出生率2.01の裏に「重圧なく育児できる」環境

母親同士で、「母親の務めはいつまで続くのだろう」と話すことがある。子どもが大人になってからも、就活や婚活にまで関与する親は多いという話も聞く。

日本で少子化が進む背景として、母親が感じる重圧が大きいという点は見逃せない。一方、合計特殊出生率(女性が生涯に産む子どもの平均数)が2.01(2014年時点。2015年は1.96)と先進国の中では高いフランスには、母親のストレスを軽減させる子育てのスタイルがあった。

赤ちゃんができたら「子ども部屋」を用意

その1つが、赤ちゃんのころから子どもを1人で寝かせることだろう。日本では、子どもが小さいときは、親子同室で眠る家庭が多い。フランスでは、子どもが生まれるとわかったら赤ちゃんの部屋を用意する。ベビーベッドを入れ、たんすの中には、赤ちゃんの服や肌着をそろえる。早ければ生後数週間から赤ちゃんを1人部屋で寝かせる。

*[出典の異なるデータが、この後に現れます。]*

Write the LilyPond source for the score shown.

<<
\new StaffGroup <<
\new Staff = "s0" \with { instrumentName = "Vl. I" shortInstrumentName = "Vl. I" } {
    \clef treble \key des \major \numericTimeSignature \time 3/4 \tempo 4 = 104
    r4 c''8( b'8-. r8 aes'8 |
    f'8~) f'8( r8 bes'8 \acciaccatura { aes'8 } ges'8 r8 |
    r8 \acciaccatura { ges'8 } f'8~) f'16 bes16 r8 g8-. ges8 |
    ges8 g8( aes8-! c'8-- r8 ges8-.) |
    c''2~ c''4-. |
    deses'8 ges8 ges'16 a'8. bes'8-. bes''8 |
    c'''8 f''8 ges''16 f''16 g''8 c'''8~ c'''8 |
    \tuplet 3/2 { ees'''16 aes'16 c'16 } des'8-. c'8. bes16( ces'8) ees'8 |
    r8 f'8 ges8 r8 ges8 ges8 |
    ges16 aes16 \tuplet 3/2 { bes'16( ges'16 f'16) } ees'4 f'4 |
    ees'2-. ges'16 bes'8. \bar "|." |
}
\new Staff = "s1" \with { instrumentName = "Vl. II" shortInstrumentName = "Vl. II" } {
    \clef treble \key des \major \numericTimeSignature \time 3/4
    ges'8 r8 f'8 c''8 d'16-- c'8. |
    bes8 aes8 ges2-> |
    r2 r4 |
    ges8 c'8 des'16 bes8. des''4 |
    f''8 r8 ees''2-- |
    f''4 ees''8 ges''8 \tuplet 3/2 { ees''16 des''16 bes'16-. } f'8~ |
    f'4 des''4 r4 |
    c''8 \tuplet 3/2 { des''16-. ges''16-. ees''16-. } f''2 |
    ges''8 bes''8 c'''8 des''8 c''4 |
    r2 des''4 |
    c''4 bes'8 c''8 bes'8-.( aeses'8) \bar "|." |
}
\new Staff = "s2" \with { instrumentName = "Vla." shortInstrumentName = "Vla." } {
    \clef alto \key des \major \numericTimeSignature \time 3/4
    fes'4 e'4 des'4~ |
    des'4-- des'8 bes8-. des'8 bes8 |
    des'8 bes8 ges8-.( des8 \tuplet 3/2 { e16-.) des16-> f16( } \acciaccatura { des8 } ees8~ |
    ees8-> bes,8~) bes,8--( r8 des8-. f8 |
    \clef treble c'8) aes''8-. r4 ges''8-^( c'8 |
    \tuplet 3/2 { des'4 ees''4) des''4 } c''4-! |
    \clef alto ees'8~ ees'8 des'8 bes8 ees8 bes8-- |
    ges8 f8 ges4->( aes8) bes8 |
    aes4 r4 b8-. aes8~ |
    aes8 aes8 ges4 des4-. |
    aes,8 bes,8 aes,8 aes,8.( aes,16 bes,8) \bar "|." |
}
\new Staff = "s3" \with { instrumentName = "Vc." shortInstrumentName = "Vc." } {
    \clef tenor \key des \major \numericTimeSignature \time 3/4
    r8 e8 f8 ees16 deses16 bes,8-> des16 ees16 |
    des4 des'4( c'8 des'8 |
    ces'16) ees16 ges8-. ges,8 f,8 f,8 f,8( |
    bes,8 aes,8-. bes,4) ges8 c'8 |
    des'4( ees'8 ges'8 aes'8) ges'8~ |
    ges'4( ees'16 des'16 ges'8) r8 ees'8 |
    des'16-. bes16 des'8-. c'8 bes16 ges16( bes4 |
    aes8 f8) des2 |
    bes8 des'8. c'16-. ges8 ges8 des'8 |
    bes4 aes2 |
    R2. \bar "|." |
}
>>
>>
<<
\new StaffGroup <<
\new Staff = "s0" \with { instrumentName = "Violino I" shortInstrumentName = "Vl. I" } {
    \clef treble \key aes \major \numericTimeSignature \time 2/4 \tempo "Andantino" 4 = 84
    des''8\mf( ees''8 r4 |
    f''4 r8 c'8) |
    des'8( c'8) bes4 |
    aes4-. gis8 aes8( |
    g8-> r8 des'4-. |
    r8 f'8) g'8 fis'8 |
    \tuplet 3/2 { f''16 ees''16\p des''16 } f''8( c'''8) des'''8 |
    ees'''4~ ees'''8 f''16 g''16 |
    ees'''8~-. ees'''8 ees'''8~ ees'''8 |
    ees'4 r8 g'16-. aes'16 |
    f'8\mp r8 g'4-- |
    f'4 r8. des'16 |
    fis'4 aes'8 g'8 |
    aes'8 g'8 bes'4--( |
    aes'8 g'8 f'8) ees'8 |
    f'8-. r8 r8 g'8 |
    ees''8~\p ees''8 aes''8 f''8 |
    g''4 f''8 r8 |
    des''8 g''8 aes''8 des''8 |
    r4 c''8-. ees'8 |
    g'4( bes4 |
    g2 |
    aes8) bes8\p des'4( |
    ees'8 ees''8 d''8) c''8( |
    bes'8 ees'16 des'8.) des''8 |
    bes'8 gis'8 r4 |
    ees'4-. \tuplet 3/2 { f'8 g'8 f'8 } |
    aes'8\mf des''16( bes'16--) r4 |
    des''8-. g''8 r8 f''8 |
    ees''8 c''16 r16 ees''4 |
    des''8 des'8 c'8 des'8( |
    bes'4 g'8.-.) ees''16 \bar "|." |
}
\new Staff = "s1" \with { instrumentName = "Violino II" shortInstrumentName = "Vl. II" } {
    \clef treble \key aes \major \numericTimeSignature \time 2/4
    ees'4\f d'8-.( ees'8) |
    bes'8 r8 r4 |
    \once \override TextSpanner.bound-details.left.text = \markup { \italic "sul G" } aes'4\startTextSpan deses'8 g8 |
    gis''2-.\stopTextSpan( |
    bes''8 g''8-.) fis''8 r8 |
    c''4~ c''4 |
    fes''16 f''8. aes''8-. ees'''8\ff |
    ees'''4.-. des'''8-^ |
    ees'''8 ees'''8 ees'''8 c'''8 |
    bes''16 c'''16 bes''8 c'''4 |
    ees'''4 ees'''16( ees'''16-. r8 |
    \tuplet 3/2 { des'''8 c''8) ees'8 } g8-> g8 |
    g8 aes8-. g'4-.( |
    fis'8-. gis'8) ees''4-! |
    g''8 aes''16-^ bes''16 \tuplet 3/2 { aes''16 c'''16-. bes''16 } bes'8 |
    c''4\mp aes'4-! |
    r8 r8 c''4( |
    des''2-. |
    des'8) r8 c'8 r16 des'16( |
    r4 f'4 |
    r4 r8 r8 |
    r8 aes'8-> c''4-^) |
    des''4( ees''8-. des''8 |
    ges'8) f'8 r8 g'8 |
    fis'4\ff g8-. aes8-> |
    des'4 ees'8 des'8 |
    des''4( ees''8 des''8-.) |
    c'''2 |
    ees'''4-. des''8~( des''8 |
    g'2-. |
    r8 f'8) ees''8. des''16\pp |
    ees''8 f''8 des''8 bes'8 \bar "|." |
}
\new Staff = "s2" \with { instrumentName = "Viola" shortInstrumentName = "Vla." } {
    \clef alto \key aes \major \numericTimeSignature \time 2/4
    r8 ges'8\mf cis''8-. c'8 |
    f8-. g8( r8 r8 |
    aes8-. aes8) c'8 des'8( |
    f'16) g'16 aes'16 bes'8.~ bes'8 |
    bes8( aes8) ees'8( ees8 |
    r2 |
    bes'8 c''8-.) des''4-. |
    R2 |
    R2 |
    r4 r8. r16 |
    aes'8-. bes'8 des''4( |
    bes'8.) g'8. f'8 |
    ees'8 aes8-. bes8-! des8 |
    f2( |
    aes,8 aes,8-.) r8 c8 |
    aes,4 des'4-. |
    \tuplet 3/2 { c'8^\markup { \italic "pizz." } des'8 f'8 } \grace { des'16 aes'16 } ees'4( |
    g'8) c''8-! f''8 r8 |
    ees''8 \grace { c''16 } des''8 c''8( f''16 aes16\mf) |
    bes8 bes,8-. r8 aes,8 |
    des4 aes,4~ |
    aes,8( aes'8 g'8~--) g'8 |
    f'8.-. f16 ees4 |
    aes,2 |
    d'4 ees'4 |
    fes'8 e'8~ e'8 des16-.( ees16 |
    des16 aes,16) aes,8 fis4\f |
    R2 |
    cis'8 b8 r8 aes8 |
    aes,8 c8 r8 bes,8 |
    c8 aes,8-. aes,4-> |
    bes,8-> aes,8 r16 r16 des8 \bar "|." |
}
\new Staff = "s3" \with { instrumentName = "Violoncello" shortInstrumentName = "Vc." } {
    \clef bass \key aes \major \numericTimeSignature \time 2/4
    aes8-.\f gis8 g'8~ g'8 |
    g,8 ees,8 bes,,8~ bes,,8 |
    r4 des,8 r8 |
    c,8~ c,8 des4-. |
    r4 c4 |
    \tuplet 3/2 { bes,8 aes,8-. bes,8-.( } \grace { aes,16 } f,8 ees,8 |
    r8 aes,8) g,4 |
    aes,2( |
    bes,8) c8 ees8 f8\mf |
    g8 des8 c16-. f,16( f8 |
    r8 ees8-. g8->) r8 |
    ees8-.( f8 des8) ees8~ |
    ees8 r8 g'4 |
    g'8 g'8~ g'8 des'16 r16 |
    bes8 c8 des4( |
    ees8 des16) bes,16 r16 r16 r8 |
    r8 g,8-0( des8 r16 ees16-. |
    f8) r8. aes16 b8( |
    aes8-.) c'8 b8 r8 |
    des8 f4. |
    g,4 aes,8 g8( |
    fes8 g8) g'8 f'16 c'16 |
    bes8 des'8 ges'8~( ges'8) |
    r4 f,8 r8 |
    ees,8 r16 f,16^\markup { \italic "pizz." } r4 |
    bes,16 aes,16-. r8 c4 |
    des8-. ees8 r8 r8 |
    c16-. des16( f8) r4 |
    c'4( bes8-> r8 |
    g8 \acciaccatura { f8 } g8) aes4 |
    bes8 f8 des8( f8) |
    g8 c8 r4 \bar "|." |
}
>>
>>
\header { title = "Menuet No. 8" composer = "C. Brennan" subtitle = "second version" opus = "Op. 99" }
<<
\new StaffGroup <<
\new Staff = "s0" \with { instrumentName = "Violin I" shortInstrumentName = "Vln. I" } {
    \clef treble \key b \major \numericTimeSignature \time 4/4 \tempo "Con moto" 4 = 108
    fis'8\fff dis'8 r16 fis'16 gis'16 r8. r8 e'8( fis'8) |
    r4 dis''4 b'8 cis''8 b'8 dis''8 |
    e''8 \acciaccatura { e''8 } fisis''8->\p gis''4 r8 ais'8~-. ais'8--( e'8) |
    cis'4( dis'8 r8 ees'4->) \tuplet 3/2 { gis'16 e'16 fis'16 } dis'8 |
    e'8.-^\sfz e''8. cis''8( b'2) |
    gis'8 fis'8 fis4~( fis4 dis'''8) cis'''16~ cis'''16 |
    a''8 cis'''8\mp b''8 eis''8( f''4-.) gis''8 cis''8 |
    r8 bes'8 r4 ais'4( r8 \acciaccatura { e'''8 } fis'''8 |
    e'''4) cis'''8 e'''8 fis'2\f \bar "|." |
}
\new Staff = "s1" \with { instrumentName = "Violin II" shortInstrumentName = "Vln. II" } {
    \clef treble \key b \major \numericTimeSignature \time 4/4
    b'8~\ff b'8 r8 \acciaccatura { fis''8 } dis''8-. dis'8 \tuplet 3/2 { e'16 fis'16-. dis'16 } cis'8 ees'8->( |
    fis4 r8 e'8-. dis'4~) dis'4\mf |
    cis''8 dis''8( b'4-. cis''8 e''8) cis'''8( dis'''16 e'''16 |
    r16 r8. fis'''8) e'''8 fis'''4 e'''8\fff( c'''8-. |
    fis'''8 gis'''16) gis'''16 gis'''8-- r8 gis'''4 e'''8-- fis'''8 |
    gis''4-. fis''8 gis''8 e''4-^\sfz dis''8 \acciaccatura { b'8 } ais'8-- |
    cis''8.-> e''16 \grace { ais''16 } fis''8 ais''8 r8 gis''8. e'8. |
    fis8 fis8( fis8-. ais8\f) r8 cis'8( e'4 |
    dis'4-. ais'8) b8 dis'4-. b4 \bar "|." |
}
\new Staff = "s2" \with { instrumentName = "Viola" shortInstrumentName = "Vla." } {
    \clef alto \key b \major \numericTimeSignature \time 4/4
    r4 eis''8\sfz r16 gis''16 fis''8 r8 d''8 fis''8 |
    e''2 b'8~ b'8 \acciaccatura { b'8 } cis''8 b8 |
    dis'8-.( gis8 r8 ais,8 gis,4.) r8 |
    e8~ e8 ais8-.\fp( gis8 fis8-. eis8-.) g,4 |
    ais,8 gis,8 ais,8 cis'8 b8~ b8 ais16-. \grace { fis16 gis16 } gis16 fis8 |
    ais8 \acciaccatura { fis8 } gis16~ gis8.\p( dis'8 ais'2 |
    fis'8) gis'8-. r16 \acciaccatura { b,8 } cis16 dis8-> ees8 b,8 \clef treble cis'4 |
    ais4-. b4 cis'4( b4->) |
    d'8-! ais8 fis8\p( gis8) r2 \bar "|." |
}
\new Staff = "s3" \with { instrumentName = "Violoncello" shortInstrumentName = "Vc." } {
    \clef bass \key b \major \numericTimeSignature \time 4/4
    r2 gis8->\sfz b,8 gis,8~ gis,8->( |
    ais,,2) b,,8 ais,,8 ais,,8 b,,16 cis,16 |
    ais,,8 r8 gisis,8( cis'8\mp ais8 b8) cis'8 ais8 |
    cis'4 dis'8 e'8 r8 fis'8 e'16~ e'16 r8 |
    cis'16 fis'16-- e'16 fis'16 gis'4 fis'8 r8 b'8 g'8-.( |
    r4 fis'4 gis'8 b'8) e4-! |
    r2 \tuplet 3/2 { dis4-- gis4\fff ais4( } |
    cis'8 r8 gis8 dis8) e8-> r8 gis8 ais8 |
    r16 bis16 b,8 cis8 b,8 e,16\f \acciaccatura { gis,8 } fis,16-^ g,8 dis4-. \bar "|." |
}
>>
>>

あるフランス人の友人宅でも、生後数カ月の子どもが自分の部屋のベビーベッドの中で、1人で眠っていた。周囲にはおもちゃや絵本が並べられた本棚がある。目を覚ましているときは家族のいるリビングで過ごすが、昼寝の時間や夜になったら自分の部屋に連れていかれる。

赤ちゃんを1人で寝かせておいて、心配にはならないのだろうか。友人夫婦の寝室は、赤ちゃんの部屋とは廊下を挟んだ真向いにあった。友人によると、起きて泣いたら聞こえるから大丈夫だという。泣き声が聞こえたら、赤ちゃんのそばへ行って、おむつを替えたり授乳したりする。赤ちゃんの世話は夫や年長のきょうだいも担っていた。

フランス人が赤ちゃんを1人で寝かせる理由の1つは、自立心を養うためと聞く。また、夫婦で過ごす時間を大切にするため、という理由もある。母親にとっては、赤ちゃんと24時間一緒にならないので、気分転換できるという利点もありそうだ。

別の知人宅を訪ねた際には、こんなこともあった。夜になって知人の幼稚園児の娘が「体調が悪い」と両親に訴えた。彼女は、普段は自分の部屋で1人で眠っている。母親が「今日は、私たちの部屋で一緒に寝ましょう」と言うと、調子が良くないのにもかかわらず、とてもうれしそうにしていた。フランスの子どもにとっては、親と一緒に眠るのは特別なときだけなのだ。